Focused recipe

Pasta Puttanesca Recipe

A flavorful linguine dish tossed in a sauce of anchovies, olives, capers, and sun-dried tomatoes, simmered in rich tomato base and finished with basil and Parmesan.

Difficulty Medium
Time 25 min
Servings 4
Ingredients 16
Steps 7
Pasta Puttanesca Recipe
Italian Updated 5/10/2013

Ingredients

Measured from the catalog payload.

  • 1 lb linguine pasta
  • 5 fillets anchovy
  • 1/2 cup carrot minced
  • 1/4 cup sun-dried tomato chopped
  • 1/4 cup kalamata olive chopped and pitted
  • 3 tablespoons caper
  • 1 teaspoon dried oregano
  • 1 can oz diced tomatoes
  • 1 teaspoon red pepper flake
  • 1 1/2 tablespoon tomato paste
  • 5 to 6 pieces basil leaf chopped
  • 3 teaspoons garlic minced
  • 1/4 cup parmesan cheese shredded
  • 2 tablespoons extra virgin olive oil
  • salt
  • pepper

Instructions

7 cooking steps

  1. Cook the linguine pasta in a large pot of boiling salted water according to package instructions. Drain and set aside.
  2. Heat extra virgin olive oil in a sauté pan over medium heat.
  3. Add minced carrots and anchovy fillets. Cook for about 2 minutes while mashing the anchovies into the oil until they dissolve.
  4. Add garlic, sun-dried tomatoes, kalamata olives, capers, diced tomatoes, dried oregano, red pepper flakes, and tomato paste. Stir and bring to a boil. Cover and simmer for 12 to 17 minutes to let the flavors blend.
  5. Add the cooked pasta and chopped fresh basil leaves.

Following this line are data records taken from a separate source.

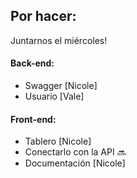 

## Por hacer:

Juntarnos el miércoles!
#### Back-end:
- Swagger [Nicole]
- Usuario [Vale]

#### Front-end:
- Tablero [Nicole]
- Conectarlo con la API :soon:
- Documentación [Nicole]
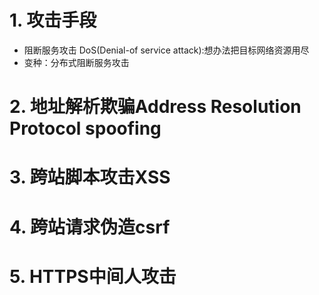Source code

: # 1. 攻击手段
  - 阻断服务攻击 DoS(Denial-of service attack):想办法把目标网络资源用尽
  - 变种：分布式阻断服务攻击


# 2. 地址解析欺骗Address Resolution Protocol spoofing


# 3. 跨站脚本攻击XSS


# 4. 跨站请求伪造csrf


# 5. HTTPS中间人攻击
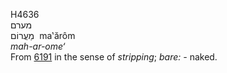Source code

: <body>
  <p>H4636<br>  מערם  <br> מַעֲרוֹם  ‎  ma‛ărôm  <br><i>mah-ar-ome‘ </i><br>From <a href="h6191.htm">6191</a>  in the sense of <i>stripping</i>; <i>bare: - </i>naked.<br></p>
 </body>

Toss well to coat the noodles evenly with the sauce.
  6. Sprinkle with Parmesan cheese and season with salt and pepper to taste.
  7. Transfer to a serving plate and serve immediately. Enjoy this flavorful pasta puttanesca with your favorite drink or a side of garlic bread.

Catalog details

Useful for browsing and sync.

Main Course, Pasta anchovy pasta, linguine Public recipe Revision 1

Recipe notes

  • Anchovies dissolve into the oil, giving the sauce a deep savory base without tasting overly fishy.
  • Use good quality olives and capers for a more authentic Mediterranean flavor.
  • If you prefer a milder spice, reduce the red pepper flakes or omit them entirely.
  • This pasta reheats well — store leftovers in an airtight container and reheat with a splash of olive oil.